Task item: Your task is to work out how many lines in the data that follows hold "visible" and to state that number alone.
==================================================
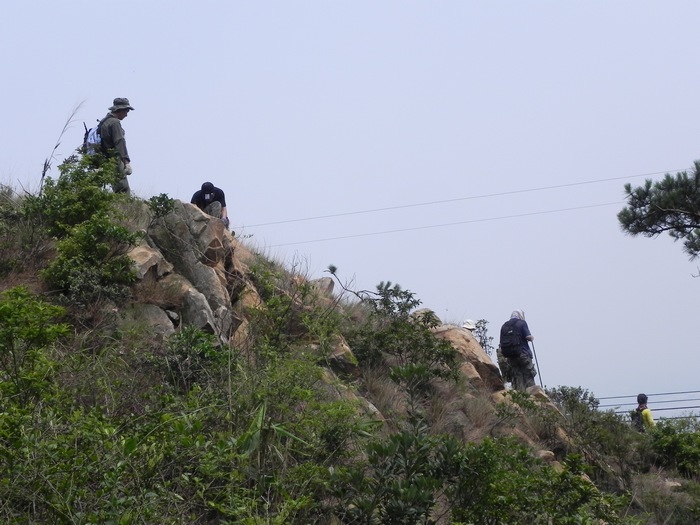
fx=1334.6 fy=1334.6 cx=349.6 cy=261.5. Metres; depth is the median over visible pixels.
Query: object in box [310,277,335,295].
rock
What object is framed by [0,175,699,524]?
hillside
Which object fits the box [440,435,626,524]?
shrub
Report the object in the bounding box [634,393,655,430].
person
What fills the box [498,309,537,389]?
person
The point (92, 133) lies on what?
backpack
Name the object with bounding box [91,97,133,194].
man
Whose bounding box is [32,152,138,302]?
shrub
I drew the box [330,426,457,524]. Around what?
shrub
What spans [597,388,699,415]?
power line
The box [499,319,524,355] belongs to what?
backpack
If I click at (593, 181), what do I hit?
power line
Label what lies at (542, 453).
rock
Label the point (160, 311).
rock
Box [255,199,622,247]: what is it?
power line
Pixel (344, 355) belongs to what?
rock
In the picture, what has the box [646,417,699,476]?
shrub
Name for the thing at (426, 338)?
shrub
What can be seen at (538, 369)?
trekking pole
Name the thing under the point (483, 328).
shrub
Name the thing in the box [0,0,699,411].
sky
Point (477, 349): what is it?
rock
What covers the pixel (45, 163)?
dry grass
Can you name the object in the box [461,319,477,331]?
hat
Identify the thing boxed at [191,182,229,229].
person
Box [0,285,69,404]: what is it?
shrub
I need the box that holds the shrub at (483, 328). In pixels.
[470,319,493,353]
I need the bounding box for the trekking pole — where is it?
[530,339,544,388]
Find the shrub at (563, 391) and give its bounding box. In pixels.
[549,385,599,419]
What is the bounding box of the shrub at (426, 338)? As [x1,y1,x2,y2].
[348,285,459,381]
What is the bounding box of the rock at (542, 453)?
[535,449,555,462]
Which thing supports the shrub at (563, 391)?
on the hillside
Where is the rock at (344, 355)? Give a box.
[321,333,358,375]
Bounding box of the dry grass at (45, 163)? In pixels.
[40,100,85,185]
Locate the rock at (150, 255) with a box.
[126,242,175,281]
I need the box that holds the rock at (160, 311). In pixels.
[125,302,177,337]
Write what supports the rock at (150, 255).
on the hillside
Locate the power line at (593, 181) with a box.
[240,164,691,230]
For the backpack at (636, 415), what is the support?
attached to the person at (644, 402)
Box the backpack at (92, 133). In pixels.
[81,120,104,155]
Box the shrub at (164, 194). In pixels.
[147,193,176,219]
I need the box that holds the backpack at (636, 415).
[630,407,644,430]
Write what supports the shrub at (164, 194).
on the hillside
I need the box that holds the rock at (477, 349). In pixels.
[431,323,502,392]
==================================================
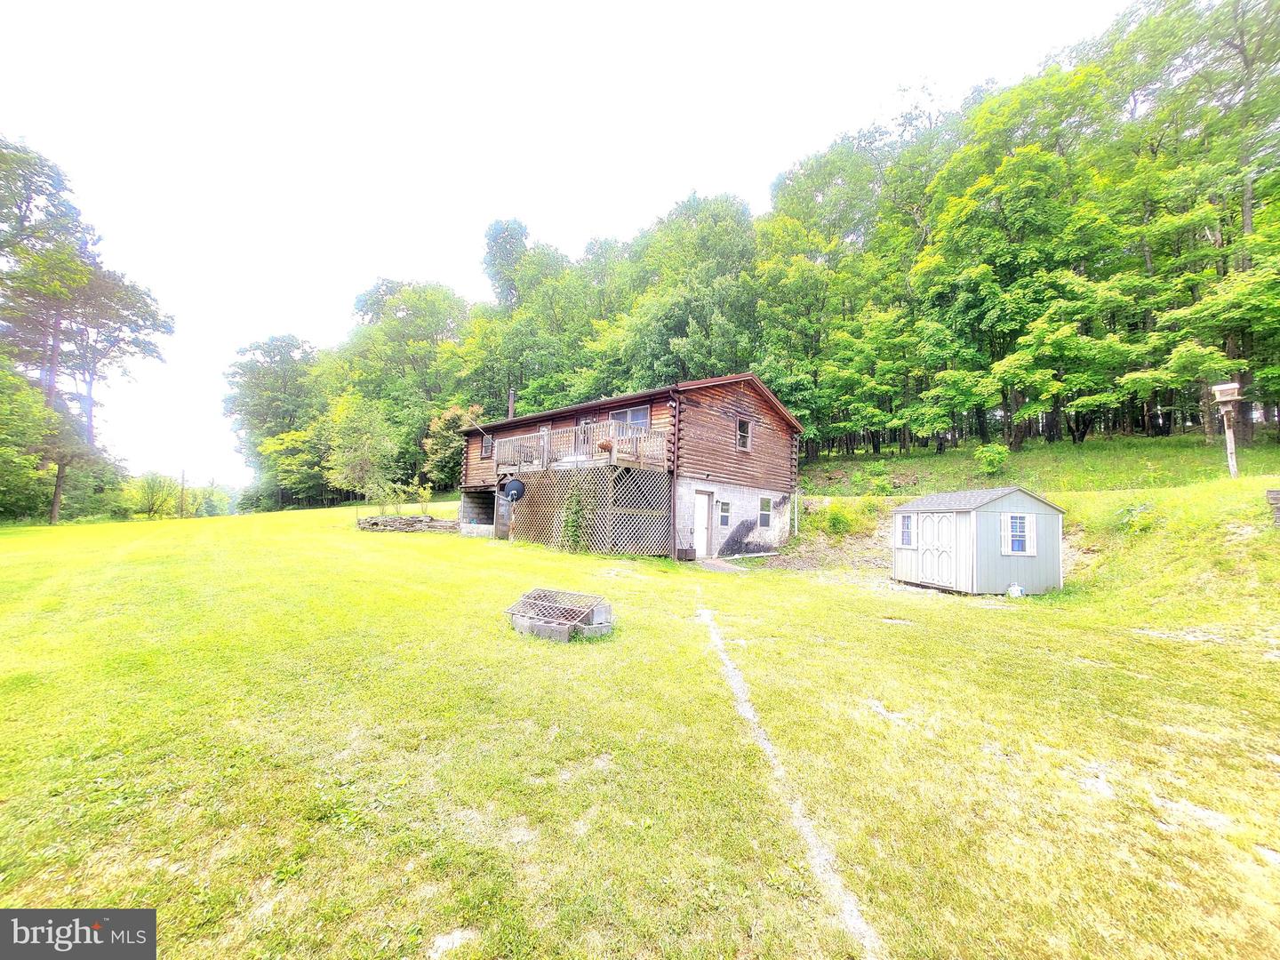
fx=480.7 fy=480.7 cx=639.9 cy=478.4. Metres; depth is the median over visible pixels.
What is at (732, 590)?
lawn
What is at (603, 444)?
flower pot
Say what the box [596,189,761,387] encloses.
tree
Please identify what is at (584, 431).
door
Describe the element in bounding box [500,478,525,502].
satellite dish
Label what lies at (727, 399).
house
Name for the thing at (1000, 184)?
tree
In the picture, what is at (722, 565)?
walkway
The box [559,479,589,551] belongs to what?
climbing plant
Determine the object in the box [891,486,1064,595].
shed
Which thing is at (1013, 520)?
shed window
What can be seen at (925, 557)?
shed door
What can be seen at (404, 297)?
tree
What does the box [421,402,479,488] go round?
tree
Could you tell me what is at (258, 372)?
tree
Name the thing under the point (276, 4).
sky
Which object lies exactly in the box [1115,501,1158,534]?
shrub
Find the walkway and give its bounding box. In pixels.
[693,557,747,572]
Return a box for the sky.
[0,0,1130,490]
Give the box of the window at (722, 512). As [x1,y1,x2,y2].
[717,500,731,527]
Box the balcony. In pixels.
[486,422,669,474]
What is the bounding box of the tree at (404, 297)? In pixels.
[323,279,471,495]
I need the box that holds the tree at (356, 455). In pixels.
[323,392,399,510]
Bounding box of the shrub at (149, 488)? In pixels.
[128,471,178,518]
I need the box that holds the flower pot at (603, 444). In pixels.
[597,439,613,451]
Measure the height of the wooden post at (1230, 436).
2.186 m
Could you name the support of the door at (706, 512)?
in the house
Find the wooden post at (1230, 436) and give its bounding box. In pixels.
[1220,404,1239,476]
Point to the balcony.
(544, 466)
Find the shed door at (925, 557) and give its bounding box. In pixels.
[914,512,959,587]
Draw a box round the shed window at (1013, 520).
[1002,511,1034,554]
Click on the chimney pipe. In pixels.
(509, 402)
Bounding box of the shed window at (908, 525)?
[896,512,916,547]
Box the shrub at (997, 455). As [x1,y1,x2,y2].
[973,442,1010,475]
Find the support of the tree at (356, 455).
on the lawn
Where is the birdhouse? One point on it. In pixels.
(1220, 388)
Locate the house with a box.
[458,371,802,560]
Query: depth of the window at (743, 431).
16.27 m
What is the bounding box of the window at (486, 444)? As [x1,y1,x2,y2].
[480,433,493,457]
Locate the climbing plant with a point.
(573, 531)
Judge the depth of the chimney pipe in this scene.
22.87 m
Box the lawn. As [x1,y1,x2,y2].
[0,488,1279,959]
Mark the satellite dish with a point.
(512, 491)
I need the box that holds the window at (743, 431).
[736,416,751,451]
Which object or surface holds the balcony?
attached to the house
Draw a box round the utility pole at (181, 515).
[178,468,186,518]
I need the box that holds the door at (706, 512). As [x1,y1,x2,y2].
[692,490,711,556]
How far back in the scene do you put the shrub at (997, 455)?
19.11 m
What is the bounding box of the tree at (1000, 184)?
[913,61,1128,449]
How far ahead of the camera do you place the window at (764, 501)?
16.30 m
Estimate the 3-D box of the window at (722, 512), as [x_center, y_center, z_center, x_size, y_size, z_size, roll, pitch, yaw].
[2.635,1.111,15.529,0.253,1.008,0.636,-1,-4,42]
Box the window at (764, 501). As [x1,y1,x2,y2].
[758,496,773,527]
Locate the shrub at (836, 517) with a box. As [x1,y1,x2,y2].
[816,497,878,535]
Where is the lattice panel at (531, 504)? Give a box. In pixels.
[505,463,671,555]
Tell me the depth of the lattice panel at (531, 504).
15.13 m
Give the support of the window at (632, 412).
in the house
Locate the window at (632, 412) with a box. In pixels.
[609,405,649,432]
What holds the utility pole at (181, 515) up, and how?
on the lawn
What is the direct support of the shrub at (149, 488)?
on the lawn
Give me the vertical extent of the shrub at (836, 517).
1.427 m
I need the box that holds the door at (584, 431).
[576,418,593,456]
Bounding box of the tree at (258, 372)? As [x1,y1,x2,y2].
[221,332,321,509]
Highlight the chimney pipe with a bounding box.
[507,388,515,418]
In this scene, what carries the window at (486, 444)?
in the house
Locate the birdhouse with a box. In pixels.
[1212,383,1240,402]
==================================================
Answer for the task: 2